(Input material Opens)
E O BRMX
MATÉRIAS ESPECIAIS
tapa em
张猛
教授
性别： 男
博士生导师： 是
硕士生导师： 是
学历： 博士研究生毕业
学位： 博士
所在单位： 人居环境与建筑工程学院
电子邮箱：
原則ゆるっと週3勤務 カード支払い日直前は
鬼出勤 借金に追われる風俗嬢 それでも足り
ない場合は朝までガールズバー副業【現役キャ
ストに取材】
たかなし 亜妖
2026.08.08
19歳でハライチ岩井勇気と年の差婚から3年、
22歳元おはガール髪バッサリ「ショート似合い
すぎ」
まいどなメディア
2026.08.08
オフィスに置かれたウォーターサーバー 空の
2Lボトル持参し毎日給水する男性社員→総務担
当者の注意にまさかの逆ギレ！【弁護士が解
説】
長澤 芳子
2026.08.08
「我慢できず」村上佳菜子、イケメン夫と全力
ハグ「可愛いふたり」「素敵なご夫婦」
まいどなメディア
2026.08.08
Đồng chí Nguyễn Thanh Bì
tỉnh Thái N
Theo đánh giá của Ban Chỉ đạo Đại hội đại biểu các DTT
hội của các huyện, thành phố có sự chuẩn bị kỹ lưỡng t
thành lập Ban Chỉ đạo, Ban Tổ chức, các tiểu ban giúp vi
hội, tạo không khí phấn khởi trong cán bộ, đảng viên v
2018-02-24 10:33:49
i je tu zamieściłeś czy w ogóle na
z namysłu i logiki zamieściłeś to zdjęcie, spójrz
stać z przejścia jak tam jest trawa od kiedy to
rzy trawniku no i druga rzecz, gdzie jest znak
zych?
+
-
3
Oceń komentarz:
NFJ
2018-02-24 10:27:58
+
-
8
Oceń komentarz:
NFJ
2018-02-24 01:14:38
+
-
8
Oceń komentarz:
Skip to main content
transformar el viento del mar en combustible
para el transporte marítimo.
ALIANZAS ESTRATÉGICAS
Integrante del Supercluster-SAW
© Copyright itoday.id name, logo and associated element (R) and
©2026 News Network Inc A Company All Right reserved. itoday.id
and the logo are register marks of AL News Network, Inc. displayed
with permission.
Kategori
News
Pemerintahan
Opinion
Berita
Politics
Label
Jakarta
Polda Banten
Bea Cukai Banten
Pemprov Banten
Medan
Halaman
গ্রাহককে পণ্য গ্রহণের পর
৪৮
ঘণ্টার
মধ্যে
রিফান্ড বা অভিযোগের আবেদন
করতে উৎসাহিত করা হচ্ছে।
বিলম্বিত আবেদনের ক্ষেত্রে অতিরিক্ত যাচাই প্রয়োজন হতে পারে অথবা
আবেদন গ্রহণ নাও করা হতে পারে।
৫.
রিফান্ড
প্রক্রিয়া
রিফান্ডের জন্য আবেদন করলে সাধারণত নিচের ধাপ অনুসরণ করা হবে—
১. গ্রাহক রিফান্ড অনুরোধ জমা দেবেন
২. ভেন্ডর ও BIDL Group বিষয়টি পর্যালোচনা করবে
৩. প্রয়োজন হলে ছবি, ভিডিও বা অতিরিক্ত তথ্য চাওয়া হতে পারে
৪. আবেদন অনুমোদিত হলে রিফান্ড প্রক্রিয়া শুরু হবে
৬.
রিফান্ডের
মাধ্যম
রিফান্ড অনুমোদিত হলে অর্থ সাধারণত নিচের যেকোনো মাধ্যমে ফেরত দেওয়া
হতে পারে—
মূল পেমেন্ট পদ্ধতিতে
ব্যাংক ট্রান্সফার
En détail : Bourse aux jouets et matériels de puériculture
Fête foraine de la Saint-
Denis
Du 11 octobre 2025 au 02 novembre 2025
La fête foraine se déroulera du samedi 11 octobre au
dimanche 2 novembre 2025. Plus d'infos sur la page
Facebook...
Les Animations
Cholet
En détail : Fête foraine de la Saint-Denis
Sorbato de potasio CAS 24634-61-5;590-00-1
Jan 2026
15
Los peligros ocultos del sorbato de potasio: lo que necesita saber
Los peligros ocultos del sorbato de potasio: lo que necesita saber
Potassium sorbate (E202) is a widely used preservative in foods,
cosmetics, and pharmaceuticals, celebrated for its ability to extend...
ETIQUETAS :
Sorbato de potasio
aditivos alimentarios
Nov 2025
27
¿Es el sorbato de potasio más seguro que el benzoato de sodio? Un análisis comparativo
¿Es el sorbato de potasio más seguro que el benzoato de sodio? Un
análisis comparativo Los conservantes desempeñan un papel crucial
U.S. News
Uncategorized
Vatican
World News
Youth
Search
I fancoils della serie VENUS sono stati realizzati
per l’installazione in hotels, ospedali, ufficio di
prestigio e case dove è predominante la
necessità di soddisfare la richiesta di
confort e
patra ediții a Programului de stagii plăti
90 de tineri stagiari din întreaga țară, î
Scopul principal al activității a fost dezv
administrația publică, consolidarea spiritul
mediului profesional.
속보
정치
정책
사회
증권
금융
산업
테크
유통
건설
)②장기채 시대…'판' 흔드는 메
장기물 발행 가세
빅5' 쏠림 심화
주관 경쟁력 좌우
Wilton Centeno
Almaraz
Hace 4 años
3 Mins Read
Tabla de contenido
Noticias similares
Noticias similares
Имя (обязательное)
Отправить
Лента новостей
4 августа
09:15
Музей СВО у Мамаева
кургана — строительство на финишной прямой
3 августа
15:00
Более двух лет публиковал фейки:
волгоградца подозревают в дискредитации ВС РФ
(Input material Closes)
* Work instruction *
Format every line of the records above as a JSON list of strings, with one string per line and blank lines left out.

* Completed exercise *
[
  "E O BRMX",
  "MATÉRIAS ESPECIAIS",
  "tapa em",
  "张猛",
  "教授",
  "性别： 男",
  "博士生导师： 是",
  "硕士生导师： 是",
  "学历： 博士研究生毕业",
  "学位： 博士",
  "所在单位： 人居环境与建筑工程学院",
  "电子邮箱：",
  "原則ゆるっと週3勤務 カード支払い日直前は",
  "鬼出勤 借金に追われる風俗嬢 それでも足り",
  "ない場合は朝までガールズバー副業【現役キャ",
  "ストに取材】",
  "たかなし 亜妖",
  "2026.08.08",
  "19歳でハライチ岩井勇気と年の差婚から3年、",
  "22歳元おはガール髪バッサリ「ショート似合い",
  "すぎ」",
  "まいどなメディア",
  "2026.08.08",
  "オフィスに置かれたウォーターサーバー 空の",
  "2Lボトル持参し毎日給水する男性社員→総務担",
  "当者の注意にまさかの逆ギレ！【弁護士が解",
  "説】",
  "長澤 芳子",
  "2026.08.08",
  "「我慢できず」村上佳菜子、イケメン夫と全力",
  "ハグ「可愛いふたり」「素敵なご夫婦」",
  "まいどなメディア",
  "2026.08.08",
  "Đồng chí Nguyễn Thanh Bì",
  "tỉnh Thái N",
  "Theo đánh giá của Ban Chỉ đạo Đại hội đại biểu các DTT",
  "hội của các huyện, thành phố có sự chuẩn bị kỹ lưỡng t",
  "thành lập Ban Chỉ đạo, Ban Tổ chức, các tiểu ban giúp vi",
  "hội, tạo không khí phấn khởi trong cán bộ, đảng viên v",
  "2018-02-24 10:33:49",
  "i je tu zamieściłeś czy w ogóle na",
  "z namysłu i logiki zamieściłeś to zdjęcie, spójrz",
  "stać z przejścia jak tam jest trawa od kiedy to",
  "rzy trawniku no i druga rzecz, gdzie jest znak",
  "zych?",
  "+",
  "-",
  "3",
  "Oceń komentarz:",
  "NFJ",
  "2018-02-24 10:27:58",
  "+",
  "-",
  "8",
  "Oceń komentarz:",
  "NFJ",
  "2018-02-24 01:14:38",
  "+",
  "-",
  "8",
  "Oceń komentarz:",
  "Skip to main content",
  "transformar el viento del mar en combustible",
  "para el transporte marítimo.",
  "ALIANZAS ESTRATÉGICAS",
  "Integrante del Supercluster-SAW",
  "© Copyright itoday.id name, logo and associated element (R) and",
  "©2026 News Network Inc A Company All Right reserved. itoday.id",
  "and the logo are register marks of AL News Network, Inc. displayed",
  "with permission.",
  "Kategori",
  "News",
  "Pemerintahan",
  "Opinion",
  "Berita",
  "Politics",
  "Label",
  "Jakarta",
  "Polda Banten",
  "Bea Cukai Banten",
  "Pemprov Banten",
  "Medan",
  "Halaman",
  "গ্রাহককে পণ্য গ্রহণের পর",
  "৪৮",
  "ঘণ্টার",
  "মধ্যে",
  "রিফান্ড বা অভিযোগের আবেদন",
  "করতে উৎসাহিত করা হচ্ছে।",
  "বিলম্বিত আবেদনের ক্ষেত্রে অতিরিক্ত যাচাই প্রয়োজন হতে পারে অথবা",
  "আবেদন গ্রহণ নাও করা হতে পারে।",
  "৫.",
  "রিফান্ড",
  "প্রক্রিয়া",
  "রিফান্ডের জন্য আবেদন করলে সাধারণত নিচের ধাপ অনুসরণ করা হবে—",
  "১. গ্রাহক রিফান্ড অনুরোধ জমা দেবেন",
  "২. ভেন্ডর ও BIDL Group বিষয়টি পর্যালোচনা করবে",
  "৩. প্রয়োজন হলে ছবি, ভিডিও বা অতিরিক্ত তথ্য চাওয়া হতে পারে",
  "৪. আবেদন অনুমোদিত হলে রিফান্ড প্রক্রিয়া শুরু হবে",
  "৬.",
  "রিফান্ডের",
  "মাধ্যম",
  "রিফান্ড অনুমোদিত হলে অর্থ সাধারণত নিচের যেকোনো মাধ্যমে ফেরত দেওয়া",
  "হতে পারে—",
  "মূল পেমেন্ট পদ্ধতিতে",
  "ব্যাংক ট্রান্সফার",
  "En détail : Bourse aux jouets et matériels de puériculture",
  "Fête foraine de la Saint-",
  "Denis",
  "Du 11 octobre 2025 au 02 novembre 2025",
  "La fête foraine se déroulera du samedi 11 octobre au",
  "dimanche 2 novembre 2025. Plus d'infos sur la page",
  "Facebook...",
  "Les Animations",
  "Cholet",
  "En détail : Fête foraine de la Saint-Denis",
  "Sorbato de potasio CAS 24634-61-5;590-00-1",
  "Jan 2026",
  "15",
  "Los peligros ocultos del sorbato de potasio: lo que necesita saber",
  "Los peligros ocultos del sorbato de potasio: lo que necesita saber",
  "Potassium sorbate (E202) is a widely used preservative in foods,",
  "cosmetics, and pharmaceuticals, celebrated for its ability to extend...",
  "ETIQUETAS :",
  "Sorbato de potasio",
  "aditivos alimentarios",
  "Nov 2025",
  "27",
  "¿Es el sorbato de potasio más seguro que el benzoato de sodio? Un análisis comparativo",
  "¿Es el sorbato de potasio más seguro que el benzoato de sodio? Un",
  "análisis comparativo Los conservantes desempeñan un papel crucial",
  "U.S. News",
  "Uncategorized",
  "Vatican",
  "World News",
  "Youth",
  "Search",
  "I fancoils della serie VENUS sono stati realizzati",
  "per l’installazione in hotels, ospedali, ufficio di",
  "prestigio e case dove è predominante la",
  "necessità di soddisfare la richiesta di",
  "confort e",
  "patra ediții a Programului de stagii plăti",
  "90 de tineri stagiari din întreaga țară, î",
  "Scopul principal al activității a fost dezv",
  "administrația publică, consolidarea spiritul",
  "mediului profesional.",
  "속보",
  "정치",
  "정책",
  "사회",
  "증권",
  "금융",
  "산업",
  "테크",
  "유통",
  "건설",
  ")②장기채 시대…'판' 흔드는 메",
  "장기물 발행 가세",
  "빅5' 쏠림 심화",
  "주관 경쟁력 좌우",
  "Wilton Centeno",
  "Almaraz",
  "Hace 4 años",
  "3 Mins Read",
  "Tabla de contenido",
  "Noticias similares",
  "Noticias similares",
  "Имя (обязательное)",
  "Отправить",
  "Лента новостей",
  "4 августа",
  "09:15",
  "Музей СВО у Мамаева",
  "кургана — строительство на финишной прямой",
  "3 августа",
  "15:00",
  "Более двух лет публиковал фейки:",
  "волгоградца подозревают в дискредитации ВС РФ"
]